Everybody is dreading this paper to be honest because its a bit tough. Ok i admit not a bit but overall its a very tough subject.
If someone does not understand it.
So, one of the method that i do in order to understand this subject is that i wrote down the lecture and what the lecturers talked about in the lecture instead of printing the notes like i usually did in previous semester.
Lol those notes are mostly for my own reading (i cant even read some of it because my handwriting is so hideous) and since i depend on it so much it pretty much sucks that i lose my notebook.

And now i am in a state of panic because how am i suppose to answer the question tomorrow when my precious notebook is gone? I cant understand on the printed notes alone because its different from the one that i do understand and wrote in the notebook.

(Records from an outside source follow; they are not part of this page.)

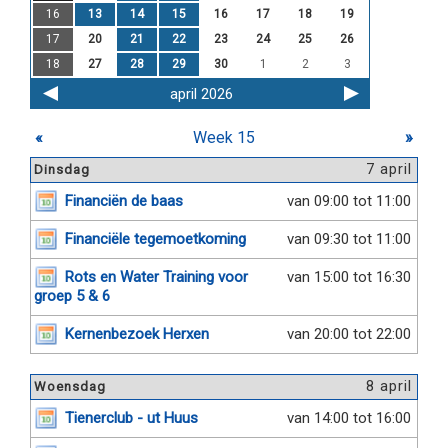
16
13
14
15
16
17
18
19
17
20
21
22
23
24
25
26
18
27
28
29
30
1
2
3
april 2026
«
Week 15
»
7 april
Dinsdag
Financiën de baas
van 09:00 tot 11:00
Financiële tegemoetkoming
van 09:30 tot 11:00
Rots en Water Training voor
van 15:00 tot 16:30
groep 5 & 6
Kernenbezoek Herxen
van 20:00 tot 22:00
8 april
Woensdag
Tienerclub - ut Huus
van 14:00 tot 16:00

But then i remembered, that everything happened for a reason.
Maybe this is the way He want to show me that i shouldnt depend my life on a notebook but i should instead depends on Him.
Maybe He took one of my lifeline to answer the paper tomorrow, only to give me another lifeline.
To make me realise that whenever things just dont go your own way, He will show a better way.

So yeah wish me luck for the last paper!

January 11, 2015

#Azam2015

Whew, when was the last time i wrote here?
I remember when i started this blog because i want it to be like a medium for me to write,rant and babble, because i dont seem to do it enough in real life lol.

Its already 2015 and it sad to say that maybe all throughout 2014, there is so much thing i regretted that i didnt do.Or things that regretted i did.


People always said that having "azam tahun baru" is a useless thing because it just another year, you dont just change because its a new year. But i do believe by setting a few "azam" for ourself, we are setting like a guideline for us to follow in order to achieve atleast something in that year.

For #Azam2015, there is only one main thing that i really want to do, or to be more specific, something that i want to change in myself.
I want to stop judging people every single time.

I admit, honestly and frankly, i am such a judgemental people. I always cry out how i dont like judgemental people when i myself is one.Hypocrite huh?I admit to all accusation without any doubt.

You want to know how judgemental i am?
Whenever i saw any post in instagram the gear in my head will spin in it highest speed and there will be voices telling myself of how i should critisize everything that person posted up and then my mouth just went on and on about everything. Only after i have done it did i realised that i just judge a person only based on a single picture! How pathetic i am. :(

Hence, i think this change is a better way to become a better me and a better person towards the society.Do pray for me!